Accurate and trustworthy engagement data depends on a sales AI tool's ability to match accurately, even when CRM setups are complex and CRM hygiene is poor.
Many AI tools rely on good CRM hygiene and complete activity data entered manually into the CRM by all reps, which is extremely uncommon. The problem becomes even more pronounced when a company’s CRM is heavily customized. Standard activity matching techniques lean heavily on standardized go-to-market (GTM) practices. When an organization customizes their CRM, many revenue intelligence providers cannot utilize this data because it doesn’t fit into their rigid parameters.
When you’re evaluating sales AI vendors, ask them the following questions about their activity matching capabilities.

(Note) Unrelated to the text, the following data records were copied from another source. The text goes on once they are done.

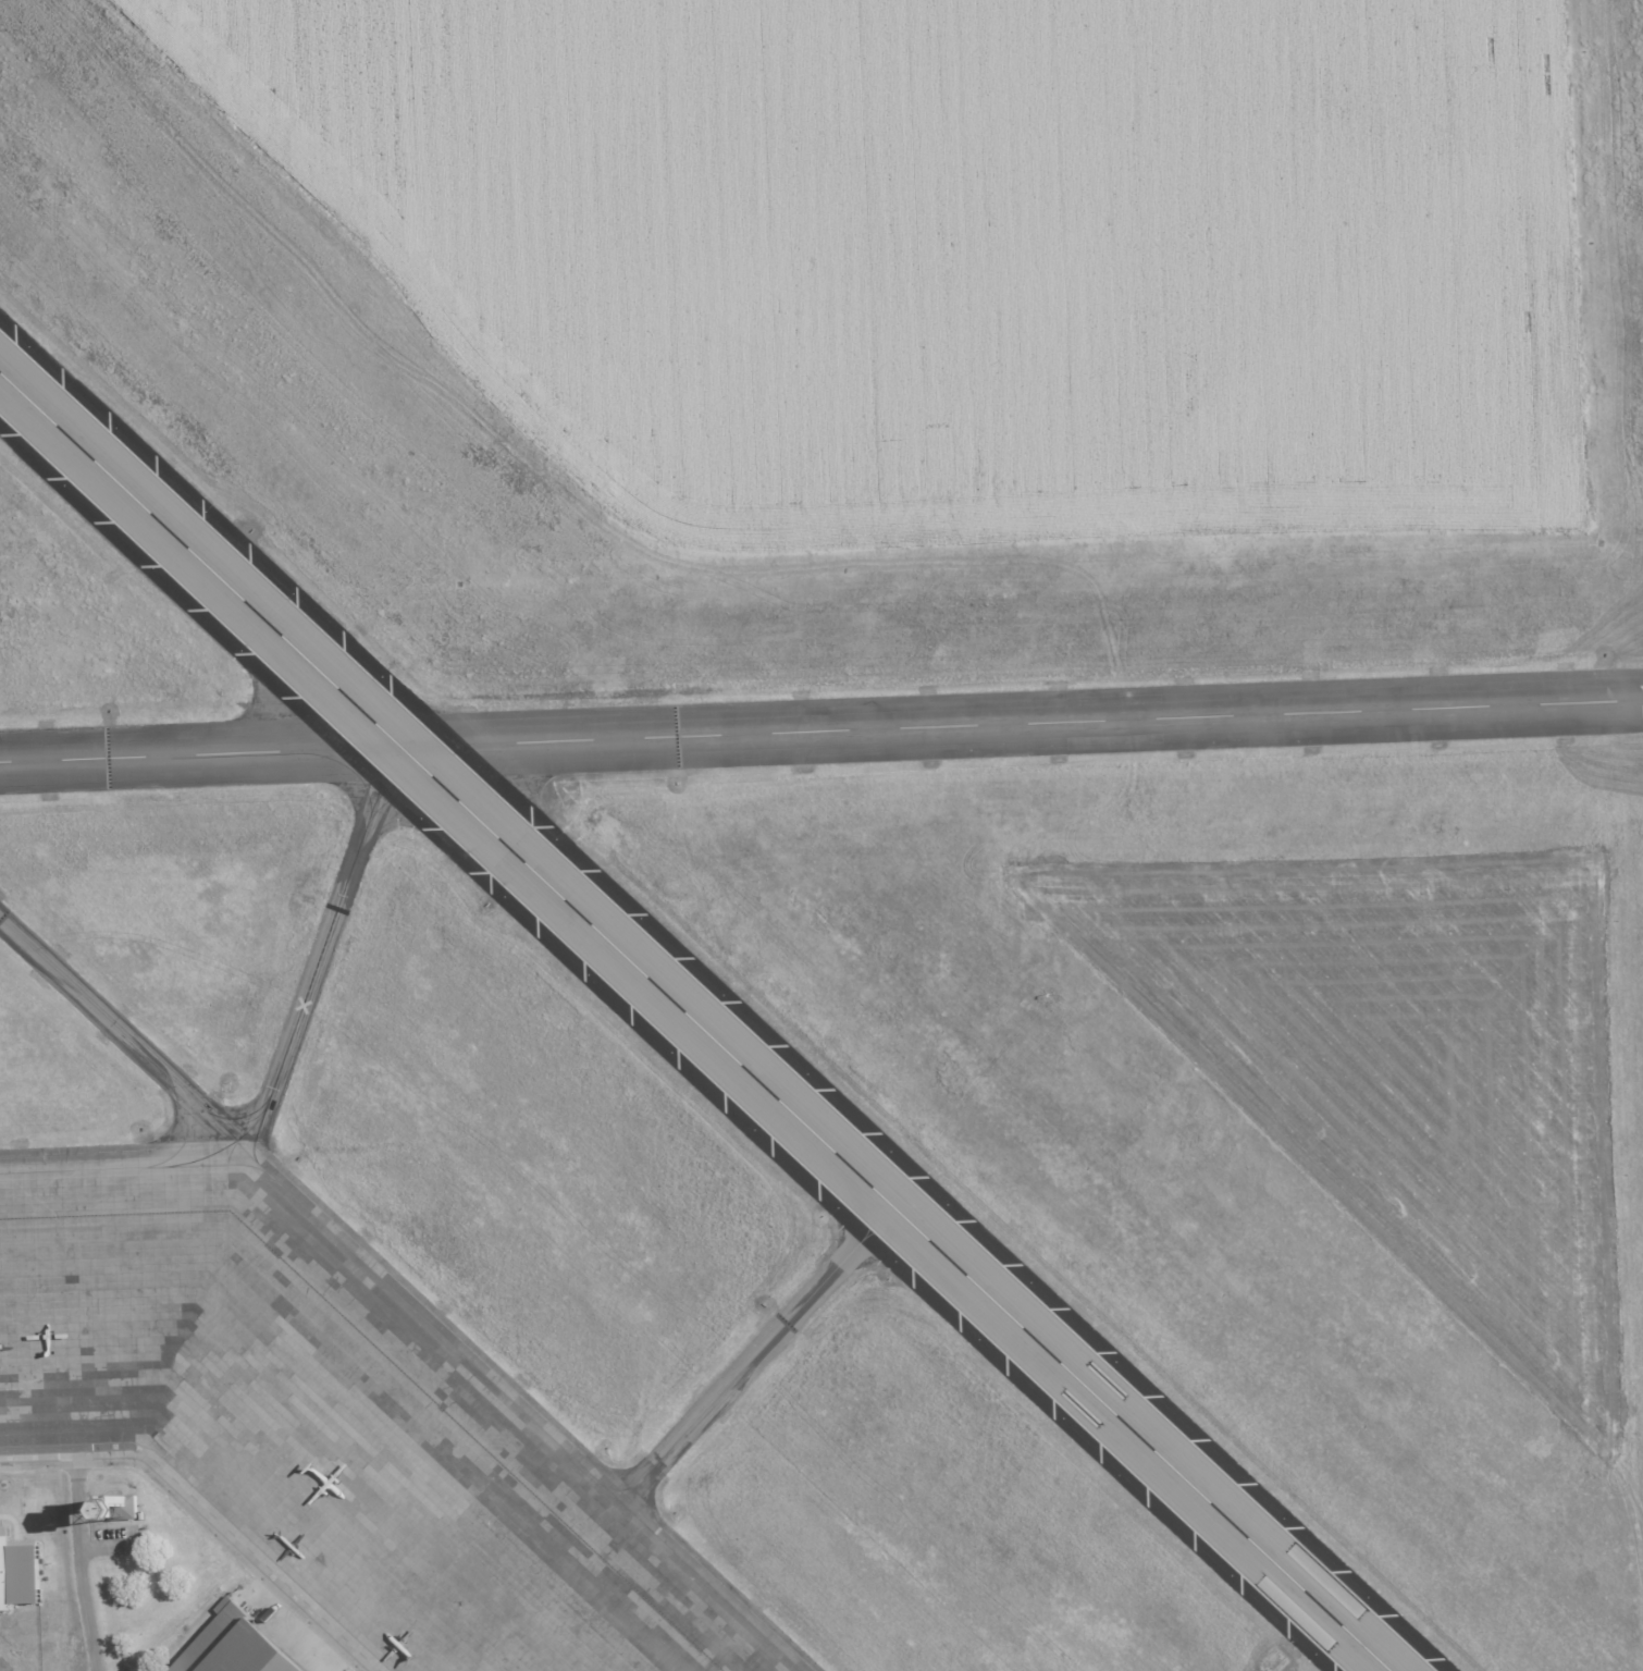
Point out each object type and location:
airport runway: (821, 733)
airport: (821, 835)
airport taxiway: (319, 959)
airport runway: (694, 1022)
airport taxiway: (182, 1089)
airport taxiway: (225, 1116)
airport taxiway: (212, 1152)
airport taxiway: (218, 1163)
airport taxiway: (760, 1351)
airport taxiway: (502, 1391)
airport apron: (328, 1419)
airport taxiway: (619, 1488)
building: (124, 1507)
parking lot: (115, 1544)
airport hangar: (18, 1571)
building: (18, 1571)
road: (291, 1631)
building: (241, 1645)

The goal is to understand their technology to ensure they can perform high-quality matching, despite poor CRM hygiene and complex CRM implementation.
Q1: Can your tool automatically create net-new contacts and domains when they are not already in the CRM?
Why this is important: If your sales team is doing a good job, they will be spending time with new contacts all the time. If the AI tool cannot automatically create new contacts or domains in your CRM, data from those activities will be lost or associated with the wrong contacts/accounts/opportunities.
BONUS: When a tool can create net-new contacts and domains in your CRM, it is actually improving your CRM hygiene. By filling in missing data, it facilitates future activity matches, leading to better revenue intelligence in the long run.
Q2: What information about activities and your CRM do you use to match?
Why this is important: You can gauge how sophisticated AI technology is based on how comprehensive this list is. One of the signals to look for in a great AI tool is Natural Language Processing (NLP). NLP is used to extract content from activity text that can be used to find the relevant account or opportunity.
Q3: How does your system differentiate between similar CRM records when finding a match?
Why this is important: When there's an activity that might match to multiple CRM records (e.g. multiple opportunities in an account), can the system use all of the signals to decide between them to find the best one? A rules-based matching system helps the tool select the most specific account or opportunity match based on multiple categories of signals (ideally 10+). This advanced method allows the tool to make accurate matches even when the available data is less than ideal.
Activity matching is the top factor determining whether AI is getting good data vs bad data. By accurately capturing and associating data, you can gain crucial insights into the health of your deals and make more informed decisions. A tool with great activity matching capabilities can be a testament to the power of AI in revolutionizing sales strategies and driving success.